"You are staying at Hale, I suppose?"
"No; Lady Laura is away, you know."
"Ah--to be sure; I had forgotten."
"I am spending a few days with a bachelor friend in Holborough. I am off to
Germany before the week is out."
Mr. Granger was not sorry to hear this. He was not jealous of George
Fairfax. If anybody had suggested the possibility of his entertaining such
a sentiment, that person would have experienced the full force of Daniel
Granger's resentment; but this was just the one man whom he fancied his
wife might have cared for a little before her marriage. He was not a man
given to petty jealousies; and of late, since the birth of his son,
there had been growing up in his mind a sense of security in his wife's
fidelity--her affection even. The union between them had seemed very
perfect after the advent of the child; and the master of Arden Court felt
almost as if there were nothing upon this earth left for him to desire. But
he was a little puzzled by the presence of George Fairfax, nevertheless.
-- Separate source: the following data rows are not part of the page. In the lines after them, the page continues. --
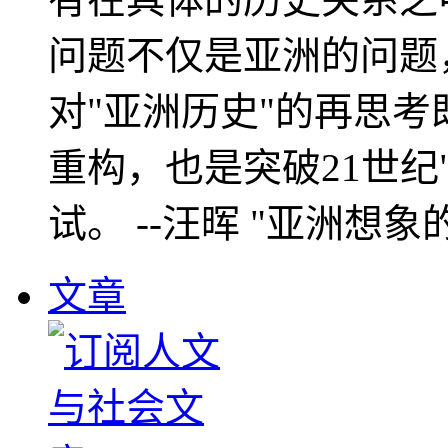
问题不仅是亚洲的问题
对"亚洲历史"的再思考
重构，也是突破21世纪
试。 --汪晖 "亚洲想象
文章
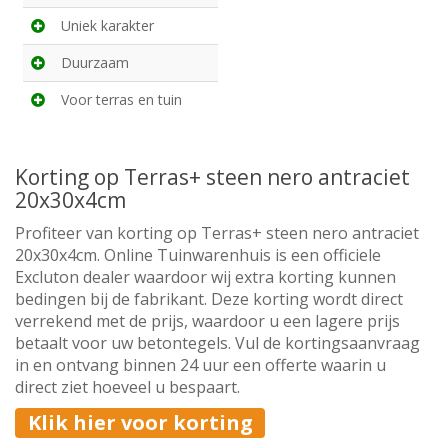
Uniek karakter
Duurzaam
Voor terras en tuin
Korting op Terras+ steen nero antraciet
20x30x4cm
Profiteer van korting op Terras+ steen nero antraciet
20x30x4cm. Online Tuinwarenhuis is een officiele
Excluton dealer waardoor wij extra korting kunnen
bedingen bij de fabrikant. Deze korting wordt direct
verrekend met de prijs, waardoor u een lagere prijs
betaalt voor uw betontegels. Vul de kortingsaanvraag
in en ontvang binnen 24 uur een offerte waarin u
direct ziet hoeveel u bespaart.
Klik hier voor korting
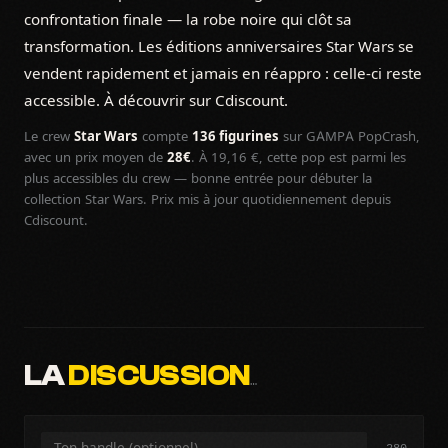
confrontation finale — la robe noire qui clôt sa
transformation. Les éditions anniversaires Star Wars se
vendent rapidement et jamais en réappro : celle-ci reste
accessible. À découvrir sur Cdiscount.
Le crew
Star Wars
compte
136 figurines
sur GAMPA PopCrash,
avec un prix moyen de
28€
. À 19,16 €, cette pop est parmi les
plus accessibles du crew — bonne entrée pour débuter la
collection Star Wars. Prix mis à jour quotidiennement depuis
Cdiscount.
LA
DISCUSSION
…
280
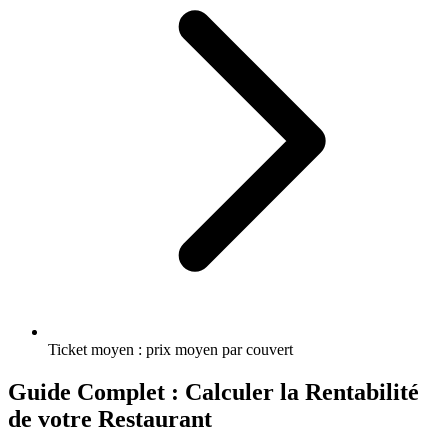
Ticket moyen : prix moyen par couvert
Guide Complet : Calculer la Rentabilité
de votre Restaurant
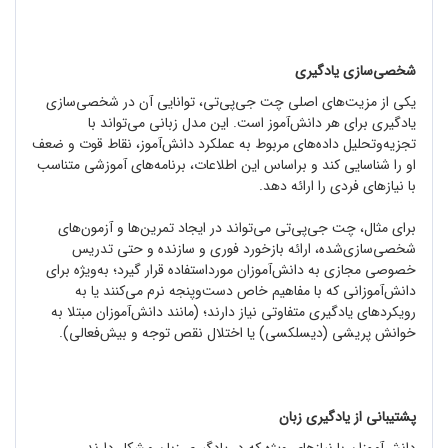
شخصی‌سازی یادگیری
یکی از مزیت‌های اصلی چت ‌جی‌پی‌تی، توانایی آن در شخصی‌سازی
یادگیری برای هر دانش‌آموز است. این مدل زبانی می‌تواند با
تجزیه‌وتحلیل داده‌های مربوط به عملکرد دانش‌آموز، نقاط قوت و ضعف
او را شناسایی کند و براساس این اطلاعات، برنامه‌های آموزشی متناسب
با نیازهای فردی را ارائه دهد.
برای مثال، چت ‌جی‌پی‌تی می‌تواند در ایجاد تمرین‌ها و آزمون‌های
شخصی‌سازی‌شده، ارائه بازخورد فوری و سازنده و حتی تدریس
خصوصی مجازی به دانش‌آموزان مورداستفاده قرار گیرد؛ به‌ویژه برای
دانش‌آموزانی که با مفاهیم خاص دست‌وپنجه نرم می‌کنند یا به
رویکردهای یادگیری متفاوتی نیاز دارند؛ (مانند دانش‌آموزان مبتلا به
خوانش پریشی (دیسلکسی) یا اختلال نقص توجه و بیش‌فعالی).
پشتیبانی از یادگیری زبان
دانش‌آموزان با نیازهای ویژه که در یادگیری زبان مشکل دارند،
Holborough was a small place; and he began to speculate immediately upon
the identity of this bachelor friend of Mr. Fairfax's. It was not a
garrison town. The young men of the place were for the most part small
professional men--half-a-dozen lawyers and doctors, two or three curates, a
couple of bankers' sons, an auctioneer or two, ranking vaguely between the
trading and professional classes, and the sons of tradesmen.